We next consider the district court's finding that Licht's RICO claims are barred by the Private Securities Litigation Reform Act (PSLRA). Licht argues that the district court mistakenly viewed his RICO claims as predicated on acts of securities fraud instead of a complex scheme based on a variety of different acts, circumstances, and fraud. Licht also argues that his RICO claims do not rely on securities fraud but rather the defendants' inflated marketing campaigns, press releases, interviews, false valuations, and activity reports. As a result, Licht argues that the PSLRA does not bar his RICO claims.

The PSLRA provides that "no person may rely upon any conduct that would have been actionable as fraud in the purchase or sale of securities to establish a violation" of RICO, unless the person who committed the fraud has been criminally convicted. 18 U.S.C. § 1964(c). As a result, courts have applied the RICO bar in § 1964(c) broadly, regardless of whether the plaintiff explicitly relied upon securities  [*11] fraud as a predicate act or even had standing to pursue a securities fraud claim. See, e.g., Bald Eagle Area School Dist. v. Keystone Fin., Inc., 189 F.3d 321, 331 (3d Cir. 1999) ("[A] plaintiff cannot avoid the RICO Amendment's bar by pleading mail fraud, wire fraud and bank fraud as predicate offenses in a civil RICO action if the conduct giving rise to those predicate offenses amounts to securities fraud."); MLSMK Inv. Co. v. JP Morgan Chase & Co., 651 F.3d 268, 277 (2d Cir. 2011) (holding that the PSLRA bar applies "even where a plaintiff cannot itself pursue a securities fraud action against the defendant"); Howard v. Am. Online Inc., 208 F.3d 741, 749 (9th Cir. 2000) (holding that the RICO bar applies even where the plaintiff does not have standing to sue under securities laws because the plaintiff did not buy or sell securities).
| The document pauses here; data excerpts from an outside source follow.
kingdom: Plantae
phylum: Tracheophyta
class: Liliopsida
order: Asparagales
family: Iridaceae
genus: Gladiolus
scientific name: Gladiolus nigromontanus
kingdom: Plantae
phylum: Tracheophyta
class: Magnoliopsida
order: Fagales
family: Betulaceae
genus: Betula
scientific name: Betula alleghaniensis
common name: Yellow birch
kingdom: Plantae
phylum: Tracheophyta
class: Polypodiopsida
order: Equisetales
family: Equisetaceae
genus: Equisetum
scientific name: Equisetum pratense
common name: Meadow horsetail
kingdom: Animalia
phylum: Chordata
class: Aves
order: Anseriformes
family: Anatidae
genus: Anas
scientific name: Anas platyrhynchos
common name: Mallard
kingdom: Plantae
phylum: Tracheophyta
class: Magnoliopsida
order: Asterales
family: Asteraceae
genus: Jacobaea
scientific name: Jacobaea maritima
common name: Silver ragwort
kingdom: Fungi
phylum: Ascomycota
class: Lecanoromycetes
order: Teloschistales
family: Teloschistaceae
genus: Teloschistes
With these principles in mind, the district court properly dismissed Licht's RICO claims because they are based on predicate acts of securities fraud. Licht's RICO claims allege that the defendants "engaged in 'racketeering activity' by actively participating, among others, in the activity of 'fraud in the sale of securities.'" Although Licht alleges  [*12] that the defendants also engaged in wire fraud and mail fraud, this conduct was in furtherance of the defendants' overarching scheme to commit securities fraud. See United States v. Stanley, 739 F.3d 633 (11th Cir. 2014) (affirming conviction for violation of securities laws where defendants engaged in a similar pump-and-dump scheme); SEC v. Diversified Corp. Consulting Grp., 378 F.3d 1219 (11th Cir. 2004) (affirming judgment in favor of the SEC in a civil enforcement action for violation of securities fraud laws where defendants engaged in a similar pump-and-dump scheme). As a result, the district court properly dismissed Licht's RICO claims because they rely on predicate acts barred by the PLSRA.